(Extract to read):
+---+

I received with some sadness but with thanks to God, the news of the transition of Professor Bankole Ajibabi Omotosho. Sadness because our nation has lost one of its finest who was always expectant that one day our nation would fulfill its potential to serve as a beacon of hope for the black race.

For me, his departure will remain a reminder of unfulfilled dreams that we shared and my oft postponed plan to visit and share time with him in South Africa, his abode in the latter part of his life.

However, we thank God for the life he lived and the legacy he has bequeathed to Ondo State, his state of birth, Nigeria, his country, South Africa, and the world upon which he unleashed his literary genius for most of the 80 eventful years of his life.

Apart from the honour and attention he brought home to Ondo State as one of her most mentally prodigious and intellectually versatile sons, Professor Omotosho was to us great company in dreaming positive dreams for our state and actualising remarkable ideas for her development.

It will be recalled that Professor Omotosho delivered our second inauguration anniversary lecture in Akure in February 2011. In that lecture titled “Liberation from Perdition: What option for a Nigerian Politician, Service at National Level or Service at State Level?”, he opined that politicians must aspire for power not for the sake of making up the numbers but with clarity as to the reason for aspiring for political office for the good of the greater majority, a position that sits well with our politics ‘for the greatest good of the greatest number’ mantra.

He thereafter, decided to relocate to Ondo State to input his own intellectual contribution to our effort.

+---+

(Tasks):
a - Decide whether each statement below agrees with the tribute to Professor Omotosho, answering yes or no and quoting the decisive words: (i) Professor Omotosho gave the second inauguration anniversary lecture in Akure in February 2011. (ii) The writer visited Professor Omotosho in South Africa. (iii) Professor Omotosho was born in Ondo State.
b - Carry the tribute to Professor Omotosho forward, beginning after its final sentence.

(Information shown):
+---+

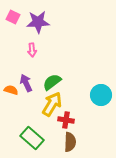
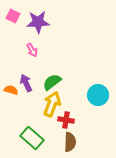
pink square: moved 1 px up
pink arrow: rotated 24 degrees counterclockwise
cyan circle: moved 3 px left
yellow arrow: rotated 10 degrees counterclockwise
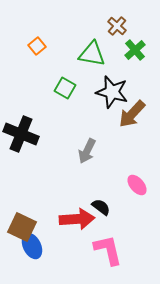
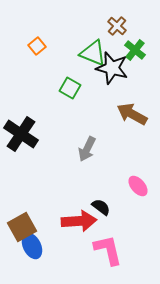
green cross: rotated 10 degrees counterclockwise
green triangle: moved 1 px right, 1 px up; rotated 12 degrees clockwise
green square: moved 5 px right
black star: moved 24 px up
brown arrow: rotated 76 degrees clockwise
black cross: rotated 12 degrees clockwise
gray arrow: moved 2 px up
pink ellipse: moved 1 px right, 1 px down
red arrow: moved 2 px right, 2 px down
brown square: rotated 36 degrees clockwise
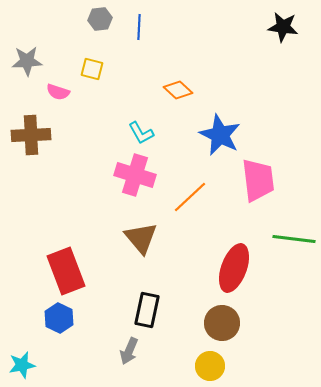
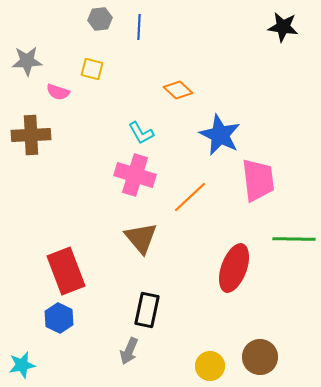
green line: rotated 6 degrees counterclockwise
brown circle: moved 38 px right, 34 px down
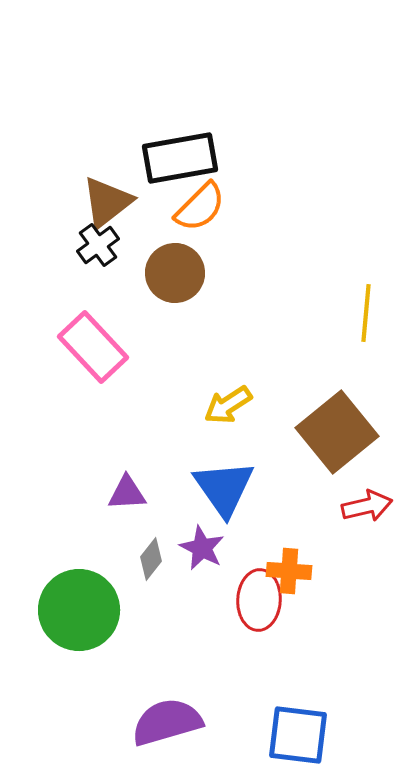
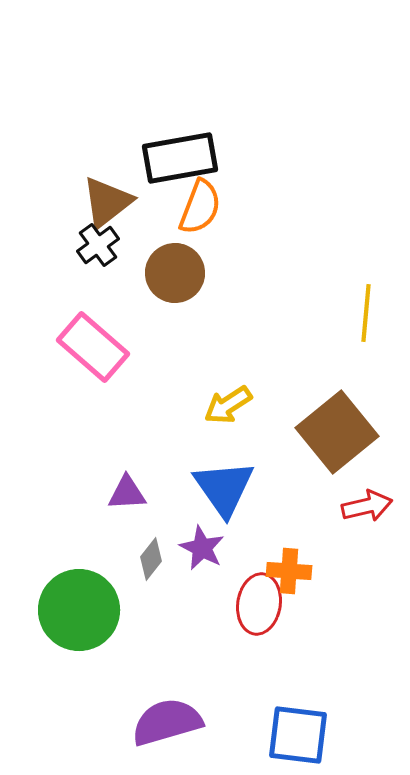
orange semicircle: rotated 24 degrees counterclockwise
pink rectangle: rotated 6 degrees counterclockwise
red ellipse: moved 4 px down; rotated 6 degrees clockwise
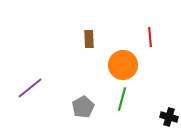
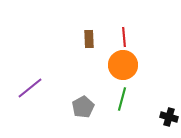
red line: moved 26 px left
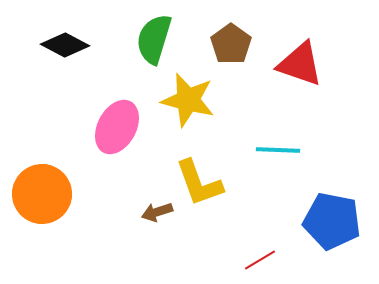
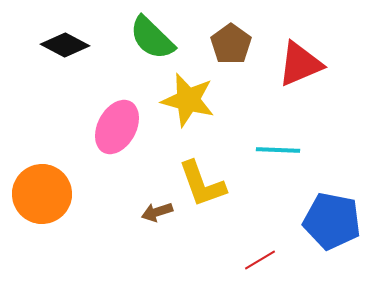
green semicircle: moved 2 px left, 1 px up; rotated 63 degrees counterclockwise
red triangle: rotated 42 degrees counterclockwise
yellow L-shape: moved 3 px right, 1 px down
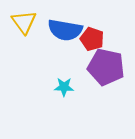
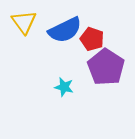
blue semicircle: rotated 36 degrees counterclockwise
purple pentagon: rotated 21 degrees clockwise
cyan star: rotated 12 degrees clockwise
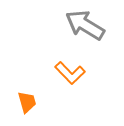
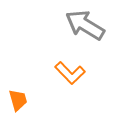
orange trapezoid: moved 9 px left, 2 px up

+---+

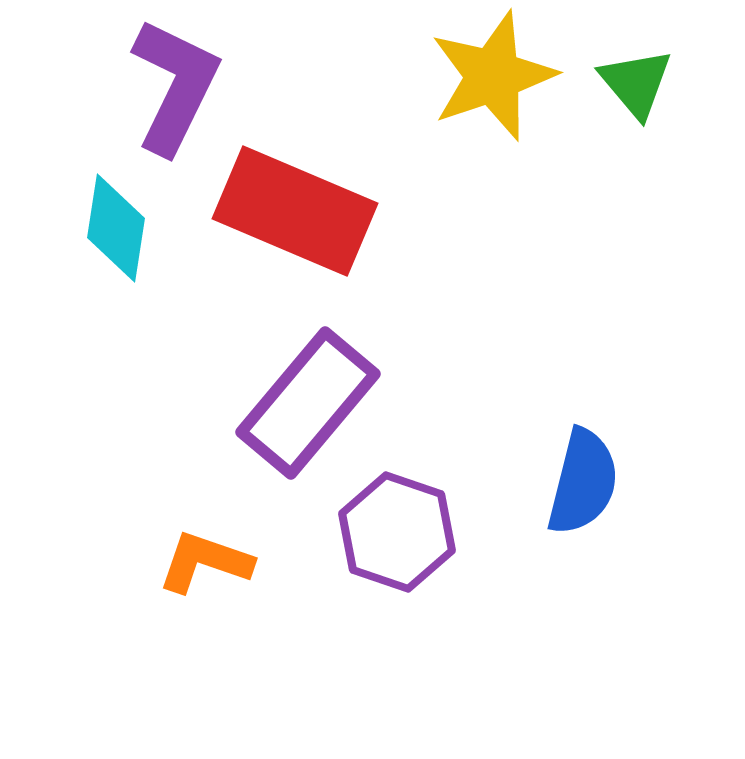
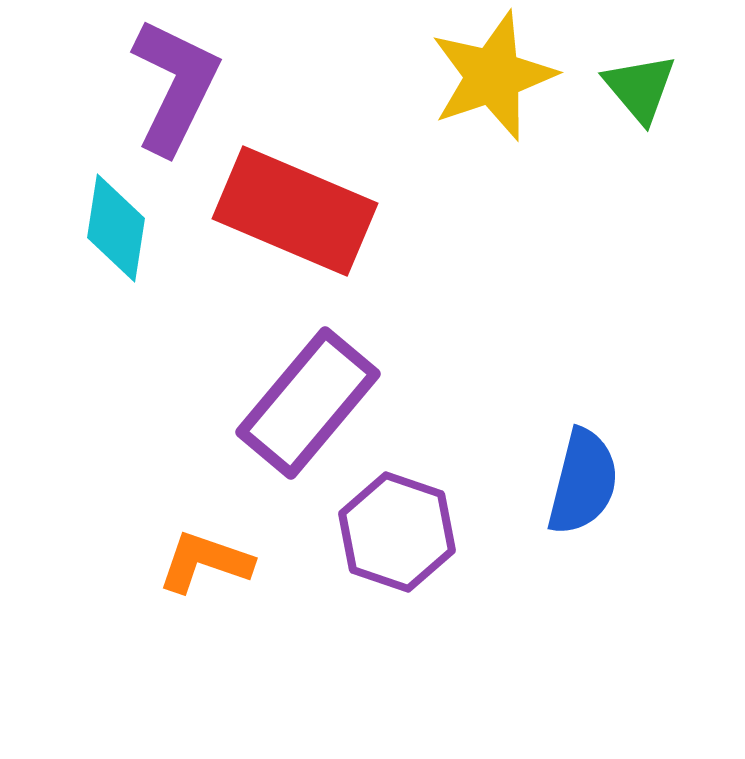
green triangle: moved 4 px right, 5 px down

+---+

(Answers per task):
a -
(i) Yes: "Professor Omotosho delivered our second inauguration anniversary lecture in Akure in February 2011"
(ii) No: "my oft postponed plan to visit and share time with him in South Africa"
(iii) Yes: "Ondo State, his state of birth"

b -
Adekunle Ajasin University, Akungba Akoko was his chosen canvas and he did a lot to grow the Department of Theatre Arts amongst other profound contributions.

For example, while we were constructing the iconic International Event Centre, the Dome, in the State capital, Professor Omotosho would drop by and make elaborate suggestions on how the centre could be leveraged to make playwrights, writers, actors and arts enthusiasts of our young citizens.

He not only helped plan some plays, but directed at least one in the life of our administration apart from a book project that he had all but finished on our modest achievements before he took ill. He was always available with suggestions, critical evaluation of our ideas and projects and was regularly reminding us of the dangers and possibilities ahead of our country.

I join in celebrating the passage of this great son of Africa, the man who indeed rose before dawn and whose sun set rightly at dusk, for indeed he lived long enough to leave bold imprints that have been copied by many generations younger than him. He mentored many who have in themselves become mentors to others.

He taught many more who have grown to be erudite intellectuals in their own rights and fathered a few who have taken their own spaces and places among the best. Such is the length and depth of the life of Professor Omotosho and we shall for a long time remember him and cherish his memories.

I pray for the repose of his soul, and fortitude for the family to carry on his legacies and dreams.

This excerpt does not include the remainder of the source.